The second lesson is addressed to us as a country. A country where a significant percentage of citizens show enthusiasm for demagogues whose main characteristic is discriminatory speech based on ethnicity and national origin; demagogues who put up posters in which they aim to identify immigrants or ethnic groups as “outlaws”, undesirable, to be expelled, to “remigrate”.
Until now – as far as we know, as we only learned of his identity by chance, so carefully were the crimes planned – had a Portuguese person become famous abroad for committing spectacular murders. Never before has a Portuguese immigrant taken a leading role in such an American tradition as school shootings and mass murders. (Only two people died in the attack on the university, but, as more than 40 shots were fired, there could have been many more).
Never before has a Portuguese immigrant community been frightened, as is happening to the Portuguese immigrant community in the USA, by the possibility of a racist and xenophobic government, such as the current North American government, taking it as the target of its discriminatory speech.
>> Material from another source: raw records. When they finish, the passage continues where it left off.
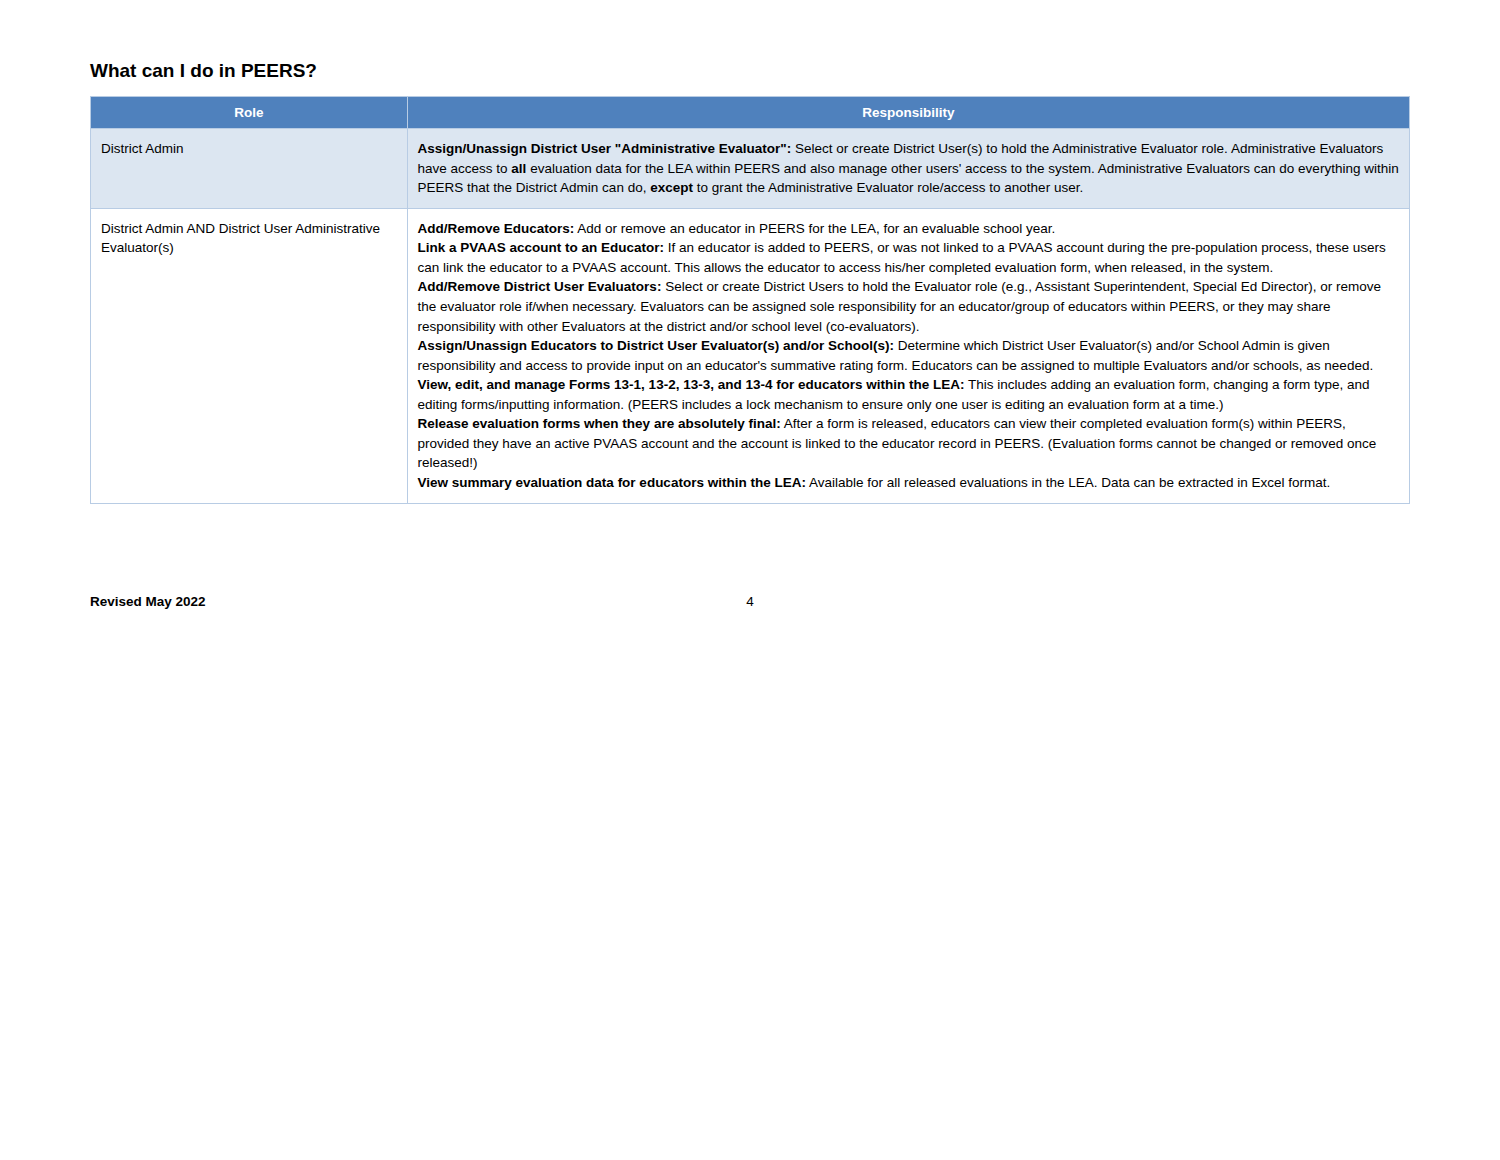What can I do in PEERS?
| Role | Responsibility |
| --- | --- |
| District Admin | Assign/Unassign District User "Administrative Evaluator": Select or create District User(s) to hold the Administrative Evaluator role. Administrative Evaluators have access to all evaluation data for the LEA within PEERS and also manage other users' access to the system. Administrative Evaluators can do everything within PEERS that the District Admin can do, except to grant the Administrative Evaluator role/access to another user. |
| District Admin AND District User Administrative Evaluator(s) | Add/Remove Educators: Add or remove an educator in PEERS for the LEA, for an evaluable school year. Link a PVAAS account to an Educator: If an educator is added to PEERS, or was not linked to a PVAAS account during the pre-population process, these users can link the educator to a PVAAS account. This allows the educator to access his/her completed evaluation form, when released, in the system. Add/Remove District User Evaluators: Select or create District Users to hold the Evaluator role (e.g., Assistant Superintendent, Special Ed Director), or remove the evaluator role if/when necessary. Evaluators can be assigned sole responsibility for an educator/group of educators within PEERS, or they may share responsibility with other Evaluators at the district and/or school level (co-evaluators). Assign/Unassign Educators to District User Evaluator(s) and/or School(s): Determine which District User Evaluator(s) and/or School Admin is given responsibility and access to provide input on an educator's summative rating form. Educators can be assigned to multiple Evaluators and/or schools, as needed. View, edit, and manage Forms 13-1, 13-2, 13-3, and 13-4 for educators within the LEA: This includes adding an evaluation form, changing a form type, and editing forms/inputting information. (PEERS includes a lock mechanism to ensure only one user is editing an evaluation form at a time.) Release evaluation forms when they are absolutely final: After a form is released, educators can view their completed evaluation form(s) within PEERS, provided they have an active PVAAS account and the account is linked to the educator record in PEERS. (Evaluation forms cannot be changed or removed once released!) View summary evaluation data for educators within the LEA: Available for all released evaluations in the LEA. Data can be extracted in Excel format. |
Revised May 2022 4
It had certainly never happened to the Portuguese immigrant community in the USA, the same one whose voters demonstrated, in the most recent elections, such great enthusiasm for the Portuguese substitute for Donald Trump’s racist and anti-immigrant speech, to see social media discussing whether the Portuguese are white – with a non-negligible part of those involved in the discussion concluding that they are not.
There is always a place for us, someone for whom we are the Other, the alien, the “one who does not belong”, the undesirable, the one who must be expelled, the “non-white”, that is, the “non-norm”, the “bad”.
There is always a place or someone or an event that can lead a Portuguese ruler, as happened with the Secretary of State for Portuguese Communities, to say “this serious incident has nothing to do with our community, this does not represent us in any way, the Portuguese are not this”.
As if the actions of an individual, regardless of nationality or ethnicity, could represent any group or community; as if someone could say what the totality of individuals of a given nationality are. As if there was a uniform nature determined by place of birth, color, culture. As if, after all, racism and xenophobia made sense, in this case due to the determination that we, the Portuguese, do not go around shooting up schools, nor carefully planning murders – we, the Portuguese, follow the law (so unlike Americans, right?).
Not by chance, there were those who, given the identification of the author of the attack on Brown and the murder of Nuno Loureiro as a Portuguese immigrant legally in the USA since 2017, created a substitute for André Ventura’s poster against the gypsies, but with the Portuguese as the target and Trump in the place of Chega’s presidential candidate: “Portuguese must obey the law/The Portuguese must comply with the law”.
Cláudio Valente committed his crimes a few days before Christmas. It is assumed that this had no bearing on the meticulous planning that almost made them perfect – in the sense of unsolvable. Whatever his motivation, it certainly would not have been to make us reflect on racism and xenophobia, much less on the need to see and judge each person for what they are and do – on what it means to be human, to be a person. But we can, at this time when we are supposed to take a deep breath and think with good will, learn something useful from this dread.